*** RECORDS FOR PROCESSING ***
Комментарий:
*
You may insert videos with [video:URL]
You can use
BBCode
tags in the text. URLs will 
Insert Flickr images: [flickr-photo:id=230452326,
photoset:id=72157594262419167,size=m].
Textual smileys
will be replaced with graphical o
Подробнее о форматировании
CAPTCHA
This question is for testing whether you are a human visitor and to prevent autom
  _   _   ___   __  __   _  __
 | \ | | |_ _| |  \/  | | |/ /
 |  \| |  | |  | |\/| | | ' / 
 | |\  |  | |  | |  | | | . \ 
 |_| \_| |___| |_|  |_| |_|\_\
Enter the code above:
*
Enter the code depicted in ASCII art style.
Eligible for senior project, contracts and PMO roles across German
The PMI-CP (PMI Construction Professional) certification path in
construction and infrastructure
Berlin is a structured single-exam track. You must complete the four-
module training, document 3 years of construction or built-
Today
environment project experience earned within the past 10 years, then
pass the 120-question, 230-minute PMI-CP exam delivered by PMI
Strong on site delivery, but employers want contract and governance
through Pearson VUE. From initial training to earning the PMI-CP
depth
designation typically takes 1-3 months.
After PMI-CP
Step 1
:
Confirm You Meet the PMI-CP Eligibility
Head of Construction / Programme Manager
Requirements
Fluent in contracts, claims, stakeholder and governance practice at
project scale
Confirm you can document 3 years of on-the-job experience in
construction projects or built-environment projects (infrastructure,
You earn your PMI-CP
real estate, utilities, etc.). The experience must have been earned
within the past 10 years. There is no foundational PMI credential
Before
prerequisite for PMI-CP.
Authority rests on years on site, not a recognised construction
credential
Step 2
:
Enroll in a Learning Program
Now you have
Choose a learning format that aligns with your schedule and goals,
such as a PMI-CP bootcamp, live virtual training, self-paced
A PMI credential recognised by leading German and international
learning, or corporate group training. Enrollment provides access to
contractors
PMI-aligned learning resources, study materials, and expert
***
Above are the records. Copy the lines beginning at the one that has "construction projects or" and ending with the one that has "Choose a learning", unchanged.

- RESPONSE BELOW -
construction projects or built-environment projects (infrastructure,
You earn your PMI-CP
real estate, utilities, etc.). The experience must have been earned
within the past 10 years. There is no foundational PMI credential
Before
prerequisite for PMI-CP.
Authority rests on years on site, not a recognised construction
credential
Step 2
:
Enroll in a Learning Program
Now you have
Choose a learning format that aligns with your schedule and goals,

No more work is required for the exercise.